NSW Health says meningococcal disease can be fatal within hours if left untreated, and that up to one in 10 patients die.
Four in 10 infections will result in permanent disabilities, including learning difficulties, sight and hearing problems, liver and kidney failure, loss of fingers, toes or limbs, or scarring caused by skin grafts.
Anyone who was at the North Byron Parklands on 21 – 24 July should be alert to the symptoms of meningococcal disease and act immediately if they appear.

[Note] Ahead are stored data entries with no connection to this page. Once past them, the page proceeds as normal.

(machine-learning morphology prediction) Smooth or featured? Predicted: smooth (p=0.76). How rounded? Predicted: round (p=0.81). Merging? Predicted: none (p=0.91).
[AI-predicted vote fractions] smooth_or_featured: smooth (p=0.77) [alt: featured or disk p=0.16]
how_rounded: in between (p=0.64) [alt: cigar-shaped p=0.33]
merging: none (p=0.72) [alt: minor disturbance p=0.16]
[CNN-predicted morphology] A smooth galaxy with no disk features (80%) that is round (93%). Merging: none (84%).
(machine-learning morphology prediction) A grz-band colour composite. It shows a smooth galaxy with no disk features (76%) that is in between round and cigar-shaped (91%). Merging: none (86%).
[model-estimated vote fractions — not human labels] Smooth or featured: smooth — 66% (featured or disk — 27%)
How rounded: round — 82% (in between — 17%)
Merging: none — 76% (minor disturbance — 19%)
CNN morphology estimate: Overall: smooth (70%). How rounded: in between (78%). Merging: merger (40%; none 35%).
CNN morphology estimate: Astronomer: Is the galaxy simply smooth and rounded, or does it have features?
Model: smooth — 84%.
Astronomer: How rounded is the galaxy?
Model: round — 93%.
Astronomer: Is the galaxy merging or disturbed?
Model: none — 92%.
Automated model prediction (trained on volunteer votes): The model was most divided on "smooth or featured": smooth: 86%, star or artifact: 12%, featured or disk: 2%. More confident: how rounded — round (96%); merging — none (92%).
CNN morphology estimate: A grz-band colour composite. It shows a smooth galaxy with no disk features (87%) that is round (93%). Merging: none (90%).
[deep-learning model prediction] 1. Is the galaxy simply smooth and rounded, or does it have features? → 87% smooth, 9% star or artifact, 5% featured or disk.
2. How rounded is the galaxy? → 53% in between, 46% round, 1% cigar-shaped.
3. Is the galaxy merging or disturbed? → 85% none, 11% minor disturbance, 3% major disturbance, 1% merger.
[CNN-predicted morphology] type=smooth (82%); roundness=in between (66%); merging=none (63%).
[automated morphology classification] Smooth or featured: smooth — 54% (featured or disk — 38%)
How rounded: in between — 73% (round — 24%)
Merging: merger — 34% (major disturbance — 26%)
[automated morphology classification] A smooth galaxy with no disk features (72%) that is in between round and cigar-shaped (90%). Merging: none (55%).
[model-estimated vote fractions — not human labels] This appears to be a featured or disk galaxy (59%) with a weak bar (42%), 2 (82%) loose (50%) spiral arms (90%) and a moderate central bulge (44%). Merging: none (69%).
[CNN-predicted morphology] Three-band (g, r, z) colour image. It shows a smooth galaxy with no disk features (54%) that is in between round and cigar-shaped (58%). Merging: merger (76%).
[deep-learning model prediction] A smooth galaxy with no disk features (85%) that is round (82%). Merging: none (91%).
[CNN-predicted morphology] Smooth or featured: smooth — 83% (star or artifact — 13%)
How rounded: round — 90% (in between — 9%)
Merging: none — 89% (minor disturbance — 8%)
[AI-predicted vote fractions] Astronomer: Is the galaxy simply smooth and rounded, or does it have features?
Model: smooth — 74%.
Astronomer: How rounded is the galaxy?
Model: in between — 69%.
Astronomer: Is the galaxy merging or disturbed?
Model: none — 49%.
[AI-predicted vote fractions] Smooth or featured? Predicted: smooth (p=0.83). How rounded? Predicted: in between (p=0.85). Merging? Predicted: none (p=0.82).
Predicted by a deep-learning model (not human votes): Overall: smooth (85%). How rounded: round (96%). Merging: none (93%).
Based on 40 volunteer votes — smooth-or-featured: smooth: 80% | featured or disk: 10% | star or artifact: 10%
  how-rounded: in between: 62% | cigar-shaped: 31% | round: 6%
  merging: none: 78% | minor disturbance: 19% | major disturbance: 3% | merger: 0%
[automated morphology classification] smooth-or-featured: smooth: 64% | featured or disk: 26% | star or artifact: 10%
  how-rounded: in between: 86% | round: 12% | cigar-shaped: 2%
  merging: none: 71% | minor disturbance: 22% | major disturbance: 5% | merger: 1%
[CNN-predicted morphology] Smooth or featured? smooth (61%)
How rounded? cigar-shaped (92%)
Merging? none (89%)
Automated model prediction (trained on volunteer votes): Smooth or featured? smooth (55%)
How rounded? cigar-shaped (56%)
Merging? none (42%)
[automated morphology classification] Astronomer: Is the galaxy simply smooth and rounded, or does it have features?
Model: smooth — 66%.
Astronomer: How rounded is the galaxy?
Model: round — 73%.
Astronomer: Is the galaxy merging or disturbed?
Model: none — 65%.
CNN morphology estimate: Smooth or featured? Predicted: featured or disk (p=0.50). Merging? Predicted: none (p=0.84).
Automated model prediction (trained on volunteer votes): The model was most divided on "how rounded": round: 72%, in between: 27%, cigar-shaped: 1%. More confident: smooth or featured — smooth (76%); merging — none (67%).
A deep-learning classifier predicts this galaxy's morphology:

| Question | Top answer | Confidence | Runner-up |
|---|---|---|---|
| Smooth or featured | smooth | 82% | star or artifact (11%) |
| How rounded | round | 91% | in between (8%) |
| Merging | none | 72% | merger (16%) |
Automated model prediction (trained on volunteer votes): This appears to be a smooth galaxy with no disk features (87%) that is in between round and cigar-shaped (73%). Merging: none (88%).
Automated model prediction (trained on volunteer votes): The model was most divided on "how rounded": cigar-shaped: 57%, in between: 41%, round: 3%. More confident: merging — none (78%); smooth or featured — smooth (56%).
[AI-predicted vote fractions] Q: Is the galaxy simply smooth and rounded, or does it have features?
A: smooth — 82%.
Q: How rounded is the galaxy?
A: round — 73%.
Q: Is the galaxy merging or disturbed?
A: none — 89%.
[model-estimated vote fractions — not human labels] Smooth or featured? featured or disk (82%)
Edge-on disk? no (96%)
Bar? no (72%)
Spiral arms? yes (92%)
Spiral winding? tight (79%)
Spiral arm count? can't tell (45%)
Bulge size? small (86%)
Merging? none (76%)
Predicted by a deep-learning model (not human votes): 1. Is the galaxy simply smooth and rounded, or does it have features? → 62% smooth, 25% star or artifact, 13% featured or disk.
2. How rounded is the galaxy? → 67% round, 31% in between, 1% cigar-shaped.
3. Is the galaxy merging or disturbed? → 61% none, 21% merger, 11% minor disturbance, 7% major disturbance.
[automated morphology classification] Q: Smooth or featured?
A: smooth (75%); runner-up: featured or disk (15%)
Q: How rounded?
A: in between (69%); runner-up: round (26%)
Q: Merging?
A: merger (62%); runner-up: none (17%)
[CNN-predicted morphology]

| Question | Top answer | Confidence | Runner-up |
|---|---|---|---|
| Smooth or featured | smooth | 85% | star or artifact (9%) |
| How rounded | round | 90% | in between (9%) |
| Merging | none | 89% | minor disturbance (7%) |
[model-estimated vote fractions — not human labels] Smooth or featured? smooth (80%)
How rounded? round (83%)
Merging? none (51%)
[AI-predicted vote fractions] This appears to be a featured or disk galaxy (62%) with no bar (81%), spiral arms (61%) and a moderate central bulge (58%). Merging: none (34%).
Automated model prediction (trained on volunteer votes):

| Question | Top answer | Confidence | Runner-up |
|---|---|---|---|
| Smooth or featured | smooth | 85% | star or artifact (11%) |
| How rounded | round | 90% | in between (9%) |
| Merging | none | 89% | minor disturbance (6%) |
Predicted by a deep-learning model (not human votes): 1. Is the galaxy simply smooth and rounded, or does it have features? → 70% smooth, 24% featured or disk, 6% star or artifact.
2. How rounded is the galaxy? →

Symptoms of meningococcal disease are non-specific but include:
- sudden onset of fever
- neck stiffness
- joint pain
- a rash of red-purple spots or bruises
- dislike of bright lights
- nausea and vomiting.
Young children may have less specific symptoms, these may include:
- difficulty waking
- high-pitched crying
- refusal to eat.
The disease is uncommon, having been mostly eradicated by widespread vaccination.
Children younger than five and those aged 15 to 25 are at greatest risk of contracting the disease.
It can occur at any time but NSW Health said it tends to see increases in late winter and early spring.
Health Protection NSW executive director Dr Jeremy McAnulty said early intervention can be lifesaving.
Meanwhile, hundreds of festival-goers have taken to social media to discuss the range of other illnesses they contracted while at the festival.
One user said: “I got brutally sick, awful cold virus.”
Another said: ”On antibiotics for what I think is some kind of throat infection or tonsilitis.”
Other users reported returning home with conjunctivitis, cold sores, staff infections, glandular fever, RSV, chest infections and Influenza A.
The onset of illnesses come after the festival was flooded and the event was renamed by attendees as ‘Splendor in the Mud’.
Thousands of festival-goers wore gumboots and braved it out in the soggy campgrounds.